Gelingen soll das durch eine klimagerechte Bauweise, bewusstes Wohnverhalten und einen aktiven Austausch mit der Nachbarschaft. Wie langfristig hier gedacht wurde, zeigt sich auch daran, dass das Haus durch die Beteiligung des solidarischen Dachverbands Habitat bis zum Ablauf des Baurechtsvertrages mit der Stadt Wien 2101 unverkäuflich sein und dann in den Besitz der Gemeinde übergehen soll.

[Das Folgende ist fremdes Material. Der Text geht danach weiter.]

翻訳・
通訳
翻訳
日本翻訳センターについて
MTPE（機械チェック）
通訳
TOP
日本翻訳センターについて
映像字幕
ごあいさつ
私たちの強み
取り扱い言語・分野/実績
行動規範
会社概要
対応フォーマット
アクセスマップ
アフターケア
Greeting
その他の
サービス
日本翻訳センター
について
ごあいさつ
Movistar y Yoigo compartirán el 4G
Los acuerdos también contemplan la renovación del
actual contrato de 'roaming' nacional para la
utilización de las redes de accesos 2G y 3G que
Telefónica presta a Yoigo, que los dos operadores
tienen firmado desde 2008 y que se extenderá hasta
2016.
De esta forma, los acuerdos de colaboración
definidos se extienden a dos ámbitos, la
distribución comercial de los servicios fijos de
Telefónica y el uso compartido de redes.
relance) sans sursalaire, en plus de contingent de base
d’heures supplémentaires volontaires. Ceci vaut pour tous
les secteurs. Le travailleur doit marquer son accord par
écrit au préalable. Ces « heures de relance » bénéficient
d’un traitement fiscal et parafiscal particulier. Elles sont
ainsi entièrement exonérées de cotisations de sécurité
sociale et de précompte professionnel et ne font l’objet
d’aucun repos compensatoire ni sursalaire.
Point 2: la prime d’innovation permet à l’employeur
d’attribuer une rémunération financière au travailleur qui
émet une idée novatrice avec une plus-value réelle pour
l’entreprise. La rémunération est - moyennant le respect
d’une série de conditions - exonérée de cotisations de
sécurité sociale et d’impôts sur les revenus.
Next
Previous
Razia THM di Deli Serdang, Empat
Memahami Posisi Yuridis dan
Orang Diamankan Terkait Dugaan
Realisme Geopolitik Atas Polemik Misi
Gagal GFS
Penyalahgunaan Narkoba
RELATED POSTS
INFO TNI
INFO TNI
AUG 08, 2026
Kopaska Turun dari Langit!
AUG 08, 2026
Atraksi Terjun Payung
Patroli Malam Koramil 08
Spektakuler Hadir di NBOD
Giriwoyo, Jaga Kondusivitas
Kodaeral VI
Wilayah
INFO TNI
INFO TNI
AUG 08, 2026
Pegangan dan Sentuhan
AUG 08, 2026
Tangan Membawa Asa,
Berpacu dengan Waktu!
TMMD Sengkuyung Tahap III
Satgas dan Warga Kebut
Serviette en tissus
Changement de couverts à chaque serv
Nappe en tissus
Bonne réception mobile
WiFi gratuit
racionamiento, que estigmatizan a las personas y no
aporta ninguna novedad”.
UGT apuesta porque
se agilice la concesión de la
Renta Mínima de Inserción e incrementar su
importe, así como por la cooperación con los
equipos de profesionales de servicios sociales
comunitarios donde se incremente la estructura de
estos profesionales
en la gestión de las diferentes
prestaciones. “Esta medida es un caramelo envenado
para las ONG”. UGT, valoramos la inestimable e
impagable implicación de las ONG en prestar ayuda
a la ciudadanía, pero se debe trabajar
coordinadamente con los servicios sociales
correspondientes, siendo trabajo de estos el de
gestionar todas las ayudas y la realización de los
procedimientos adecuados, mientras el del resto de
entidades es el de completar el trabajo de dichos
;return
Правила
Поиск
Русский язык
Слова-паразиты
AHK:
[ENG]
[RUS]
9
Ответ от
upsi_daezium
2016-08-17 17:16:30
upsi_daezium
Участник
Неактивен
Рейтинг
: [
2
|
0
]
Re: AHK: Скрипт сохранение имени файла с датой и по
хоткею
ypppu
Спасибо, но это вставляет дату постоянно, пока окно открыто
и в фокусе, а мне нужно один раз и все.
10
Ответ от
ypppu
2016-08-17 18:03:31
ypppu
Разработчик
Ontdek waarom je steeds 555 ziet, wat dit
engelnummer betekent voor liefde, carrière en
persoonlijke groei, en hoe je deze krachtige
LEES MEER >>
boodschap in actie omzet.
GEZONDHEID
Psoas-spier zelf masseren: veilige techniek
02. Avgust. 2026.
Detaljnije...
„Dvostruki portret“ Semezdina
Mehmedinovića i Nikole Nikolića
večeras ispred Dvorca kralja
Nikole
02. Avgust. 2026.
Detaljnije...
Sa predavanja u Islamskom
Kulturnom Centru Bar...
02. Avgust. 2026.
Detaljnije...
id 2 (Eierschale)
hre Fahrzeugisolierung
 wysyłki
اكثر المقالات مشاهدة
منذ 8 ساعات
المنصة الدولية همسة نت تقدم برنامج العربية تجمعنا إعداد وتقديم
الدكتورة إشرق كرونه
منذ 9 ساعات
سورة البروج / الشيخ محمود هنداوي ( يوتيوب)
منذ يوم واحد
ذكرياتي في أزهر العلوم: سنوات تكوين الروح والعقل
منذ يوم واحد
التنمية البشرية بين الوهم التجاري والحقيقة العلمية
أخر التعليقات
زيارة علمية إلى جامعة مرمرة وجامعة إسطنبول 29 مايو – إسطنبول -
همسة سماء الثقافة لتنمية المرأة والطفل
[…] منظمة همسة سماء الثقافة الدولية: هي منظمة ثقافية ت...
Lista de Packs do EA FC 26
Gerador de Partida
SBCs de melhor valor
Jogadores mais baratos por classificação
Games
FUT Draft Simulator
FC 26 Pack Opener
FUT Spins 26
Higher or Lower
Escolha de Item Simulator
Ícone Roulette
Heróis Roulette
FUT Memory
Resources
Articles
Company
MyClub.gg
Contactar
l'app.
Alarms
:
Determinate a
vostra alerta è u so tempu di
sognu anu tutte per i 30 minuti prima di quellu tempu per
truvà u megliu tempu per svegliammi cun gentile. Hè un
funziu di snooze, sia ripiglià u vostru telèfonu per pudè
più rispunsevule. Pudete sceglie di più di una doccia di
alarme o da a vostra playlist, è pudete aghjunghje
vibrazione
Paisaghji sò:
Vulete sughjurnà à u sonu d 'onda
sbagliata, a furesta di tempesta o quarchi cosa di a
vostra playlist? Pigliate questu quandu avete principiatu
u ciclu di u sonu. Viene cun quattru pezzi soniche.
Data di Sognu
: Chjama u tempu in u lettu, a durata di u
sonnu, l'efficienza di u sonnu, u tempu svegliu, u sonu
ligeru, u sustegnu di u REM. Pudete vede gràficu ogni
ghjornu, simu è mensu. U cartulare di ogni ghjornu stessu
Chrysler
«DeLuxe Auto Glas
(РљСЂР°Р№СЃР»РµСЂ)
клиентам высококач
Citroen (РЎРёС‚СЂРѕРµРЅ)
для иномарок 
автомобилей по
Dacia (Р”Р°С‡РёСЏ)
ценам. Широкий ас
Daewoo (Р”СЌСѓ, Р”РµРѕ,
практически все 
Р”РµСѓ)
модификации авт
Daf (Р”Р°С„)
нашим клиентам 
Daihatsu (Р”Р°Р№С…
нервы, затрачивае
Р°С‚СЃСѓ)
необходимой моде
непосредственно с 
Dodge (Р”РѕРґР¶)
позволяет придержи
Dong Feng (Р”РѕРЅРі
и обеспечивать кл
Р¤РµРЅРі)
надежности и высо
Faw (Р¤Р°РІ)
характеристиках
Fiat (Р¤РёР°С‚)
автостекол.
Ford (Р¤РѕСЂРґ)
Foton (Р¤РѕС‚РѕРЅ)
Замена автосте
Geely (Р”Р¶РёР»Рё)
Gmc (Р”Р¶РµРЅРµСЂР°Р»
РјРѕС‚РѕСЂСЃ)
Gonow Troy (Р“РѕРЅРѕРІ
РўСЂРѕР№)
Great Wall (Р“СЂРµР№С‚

Die Bedürfnisse der verschiedenen Lebensphasen stehen auch beim Projekt „Kiubo“ im Mittelpunkt, dessen Gründer, Florian Stadtschreiber, einen ganz anderen Zugang zur Lösung gesellschaftlicher Herausforderungen in Sachen Bau gefunden hat.

Wohnraum zum Mitnehmen

„Ein zentrales Anliegen an zukunftsfähiges Bauen besteht darin, bauliche Maßnahmen mit gesellschaftlichen Veränderungen und ökologischen Anforderungen in Einklang zu bringen“, erklärt der Entwickler. „Die Menschen sind heute wesentlich mobiler und fragen ganz andere Wohnformen nach.“ Diese gibt es bei „Kiubo“ quasi „zum Mitnehmen“, denn das Konzept besteht aus einem dreistöckigen Terminal, einer Art vorn offener Rohbau aus Beton und Stiegen, in den komplette Wohnmodule hineingesetzt werden. Und bei Bedarf auch wieder herausgenommen werden können – etwa, wenn der Besitzer einem neuen Job hinterherzieht oder genug von der Stadt oder dem Wohnen auf dem Land hat. Aktuell gibt es ein erstes Terminal an der Grazer Graf-Starhemberg-Straße; „um wirklich das volle Potenzial ausschöpfen zu können, braucht es aber ein Netzwerk an Projekten.

„Kiubo“ in Graz.
„Kiubo“ in Graz.Karl Heinz Putz

Zwar sind die Bewohner in Graz auch jetzt sehr zufrieden, die große Idee dahinter funktioniert aber erst dann, wenn Module und Terminals bewegt, ortsunabhängig eingesetzt werden können und ein Sekundärmarkt entsteht.“ Derzeit arbeitet man an einem Terminal in Fertigteilbauweise, was ermöglicht, das ganze Haus ab- und in einem anderen Setting wieder aufbauen zu können. „Eine solche Immobilie könnte man beispielsweise an einen Ort stellen und, wenn dann nach 20 oder 30 Jahren das Baurecht abgelaufen ist, wieder abbauen – womit tatsächlich der Ansatz zur Kreislaufwirtschaft verwirklicht wird“, erklärt der Gründer.

Flexibler leben

Oder man könnte im Betrieb auf Veränderungen reagieren, indem man etwa Büroeinheiten aus dem Terminal herauszieht und Wohnungen einsetzt. „Flexible Häuser wie Kiubo wären also eine wirkliche städtebauliche Revolution und man hätte als Entwickler weniger Risiko, am Markt vorbeizubauen“, führt er weiter aus. Dafür aber auch Möglichkeiten oben drüber: „Wir arbeiten bereits an einem Projekt, bei dem ein Terminal über ein flaches Einkaufszentrum in der Stadt gesetzt und mit Wohneinheiten befüllt wird – womit eine Nachverdichtung ganz ohne weitere Bodenversiegelung stattfinden kann.“ Und das Konzept des Nahversorgers eine ganz neue Bedeutung bekommt.

Soziale Nachhaltigkeit

ESG und Nachhaltigkeit wird meist mit Klimaschutz, Ressourcenschonung und dahingehenden Unternehmenskonzepten in Verbindung gebracht. Das Soziale wird gerade beim Thema Immobilien allerdings sehr stark nachgefragt. Neu sind die Ideen, dass man am Land wie in der Stadt durch passende Bauplanung flexiblere und einkommensunabhängigere Wohnstandards schaffen kann, nicht: Schon Anfang der 1920er-Jahre wurde etwa in Wien auf Wohnformen wie das Einküchenhaus gesetzt, das Familien die Erwerbsarbeit durch Wegnahme diverser Haushaltstätigkeiten vereinfachte. 1938 setzte die NS-Herrschaft dem Modell ein Ende.